10. De kantonrechter is verder van oordeel dat herplaatsing van [verweerster] binnen een redelijke termijn niet in de rede ligt. Daarbij is van belang dat de geschillen tussen partijen hoog zijn opgelopen en niemand weet hoe deze opgelost zouden moeten worden.
11. De conclusie is dat de kantonrechter het verzoek van GVB zal toewijzen en dat de arbeidsovereenkomst met toepassing van artikel 7:671b lid 8, onderdeel a BW zal worden ontbonden met ingang van 18 april 2020. Dat is de datum waarop de arbeidsovereenkomst bij regelmatige opzegging zou zijn geëindigd, verminderd met de duur van deze procedure, met een minimum van een maand. Onweersproken is dat opzegging op grond van de CAO GVB mogelijk is tegen iedere dag van de maand.
Transitievergoeding
12. Nu de arbeidsovereenkomst wordt ontbonden, zal de door [verweerster] verzochte transitievergoeding op basis van artikel 7:673 BW worden toegekend.
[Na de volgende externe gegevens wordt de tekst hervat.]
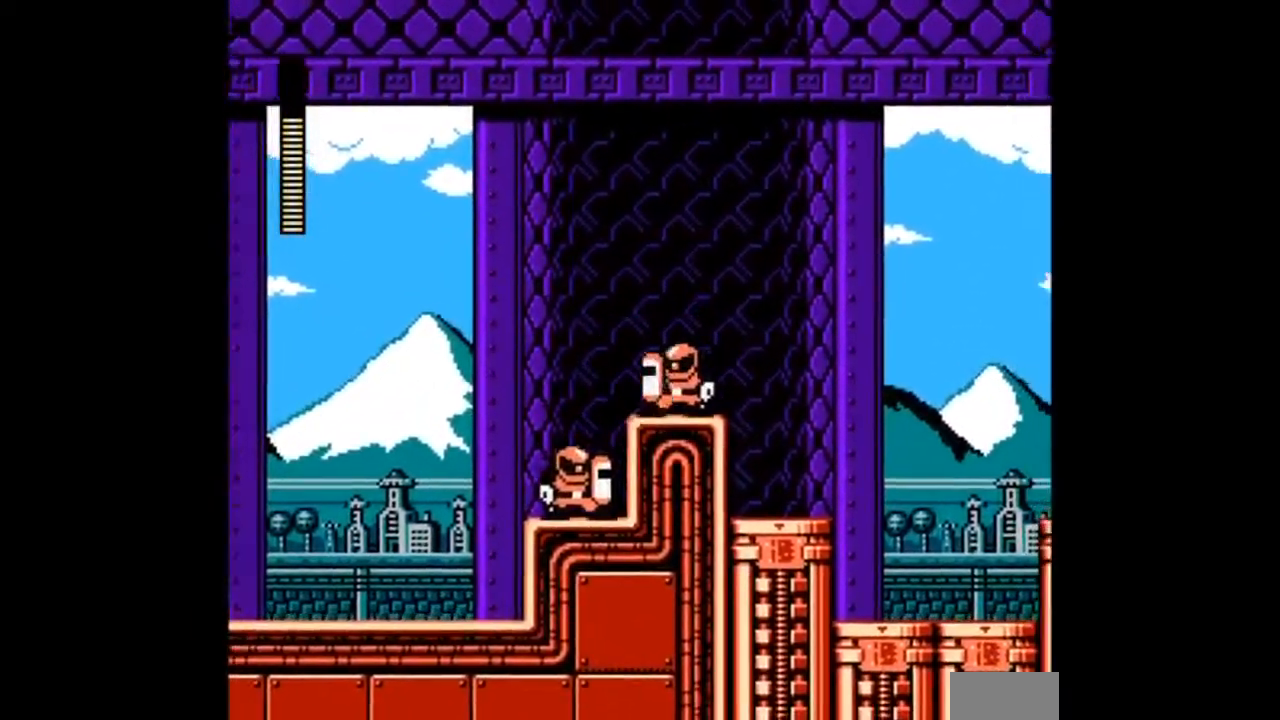
{"buttons": ["A", "B", "DPAD_RIGHT"], "events": [[34, "B", "up"], [100, "DPAD_DOWN", "down"], [134, "B", "down"], [167, "DPAD_DOWN", "up"], [234, "DPAD_DOWN", "down"], [467, "DPAD_DOWN", "up"]]}
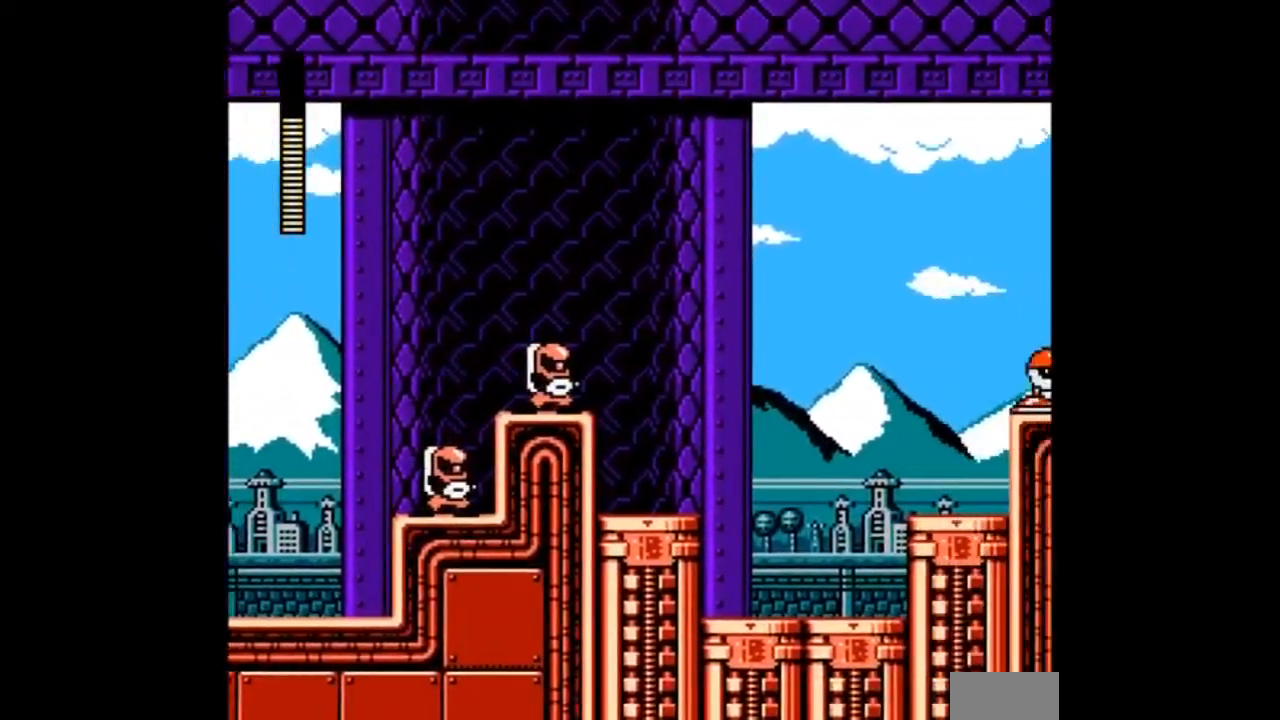
{"buttons": ["A", "DPAD_RIGHT"], "events": [[33, "DPAD_DOWN", "down"], [100, "DPAD_DOWN", "up"], [333, "B", "up"], [434, "A", "up"], [500, "A", "down"]]}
GVB heeft ook niet betwist dat zij deze vergoeding is verschuldigd.
Billijke vergoeding
13. De kantonrechter dient vervolgens te beoordelen of er aanleiding is om aan [verweerster], naast de transitievergoeding, een billijke vergoeding toe te kennen, zoals door [verweerster] is verzocht. Gelet op artikel 7:671b lid 8, onderdeel c, BW is voor toekenning van een billijke vergoeding alleen plaats indien de ontbinding van de arbeidsovereenkomst het gevolg is van ernstig verwijtbaar handelen of nalaten van de werkgever. Volgens [verweerster] heeft GVB ernstig verwijtbaar gehandeld doordat zij haar re-integratieverplichtingen ernstig veronachtzaamd heeft, waardoor de arbeidsrelatie verstoord is geraakt.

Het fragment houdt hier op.